Consider the ellipse $\frac{x^2}{25}+\frac{y^2}{16}=1$ 
Let $ABCD$ be a quadrilateral circumscribing the ellipse $$\frac{x^2}{25}+\frac{y^2}{16}=1.$$ Let $S$ be
  one of its focii, then what is the sum of the angles $\angle{ASB}$ and $\angle{CSD}$?

My try:
I have done this for the extreme case of quadrilateral, taking
quadrilateral to be rectangle and got the answer which is true for every quadrilateral, but how to do it for general quadrilateral?

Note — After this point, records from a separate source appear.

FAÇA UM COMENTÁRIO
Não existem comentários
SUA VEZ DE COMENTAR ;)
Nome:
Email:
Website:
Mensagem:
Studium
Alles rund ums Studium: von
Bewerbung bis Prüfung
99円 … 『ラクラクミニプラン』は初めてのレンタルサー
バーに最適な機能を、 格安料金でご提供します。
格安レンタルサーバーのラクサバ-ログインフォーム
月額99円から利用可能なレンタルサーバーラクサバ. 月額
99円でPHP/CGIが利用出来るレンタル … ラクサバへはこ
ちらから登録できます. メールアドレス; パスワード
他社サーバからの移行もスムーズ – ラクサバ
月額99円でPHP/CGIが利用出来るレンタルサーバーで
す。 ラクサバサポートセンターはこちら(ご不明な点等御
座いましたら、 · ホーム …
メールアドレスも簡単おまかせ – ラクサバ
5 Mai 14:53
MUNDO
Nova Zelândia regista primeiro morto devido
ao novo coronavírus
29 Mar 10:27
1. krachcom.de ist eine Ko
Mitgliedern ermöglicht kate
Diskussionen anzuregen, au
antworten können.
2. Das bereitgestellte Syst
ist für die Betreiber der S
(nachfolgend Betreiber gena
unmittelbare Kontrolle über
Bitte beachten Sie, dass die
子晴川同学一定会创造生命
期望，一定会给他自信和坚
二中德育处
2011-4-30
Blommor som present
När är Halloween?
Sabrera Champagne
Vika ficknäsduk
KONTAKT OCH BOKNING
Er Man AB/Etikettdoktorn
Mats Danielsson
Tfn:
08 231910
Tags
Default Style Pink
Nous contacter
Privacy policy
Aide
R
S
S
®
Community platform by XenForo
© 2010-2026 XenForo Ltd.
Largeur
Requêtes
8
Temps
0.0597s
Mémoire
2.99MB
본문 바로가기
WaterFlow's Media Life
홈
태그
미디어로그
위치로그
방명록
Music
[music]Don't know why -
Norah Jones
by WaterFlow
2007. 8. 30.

 A: The intersection point of two tangents to an ellipse lies on the bisector of the angle formed by joining a focus to the points of tangency (for a proof see HERE). Hence 
$$\angle{ASB}=\angle{ASD}\quad\mbox{and}\quad\angle{CSD}=\angle{CSB}.$$
Since 
$$\angle{ASB}+\angle{ASD}+\angle{CSD}+\angle{CSB}=360^{\circ}$$
we may conclude that $\angle{ASB} + \angle{CSD}=180^{\circ}$.
Note that this property holds for ANY ellipse.
A: Here, I am not very sure about where ABCD are.  I am assuming A is at the top left, B at the top right, C at the bottom right, and D at the bottom left.  If this interpretation of the question is wrong, please correct me.  
We know that the ellipse is "lying down", with a width of $2*5=10$ and a height of $2*4=8$.  Then $\angle ASB=180^o-tan^{-1}(\frac{4}{2})-tan^{-1}(\frac{4}{8})=90^o$.  
I am using here $\triangle ASE$, where E is the midpoint of AD, for $tan^{-1}(\frac{4}{2})$. 
I am using $\triangle BSF$, where F is the midpoint of B and C, for $tan^{-1}(\frac{4}{8})$.
Multiplying this($90^o$) by 2, since $\angle ASB=\angle CSD$, we get $180^o$.  Over here, we conclude that whatever the interpretation, it is always $180^o$.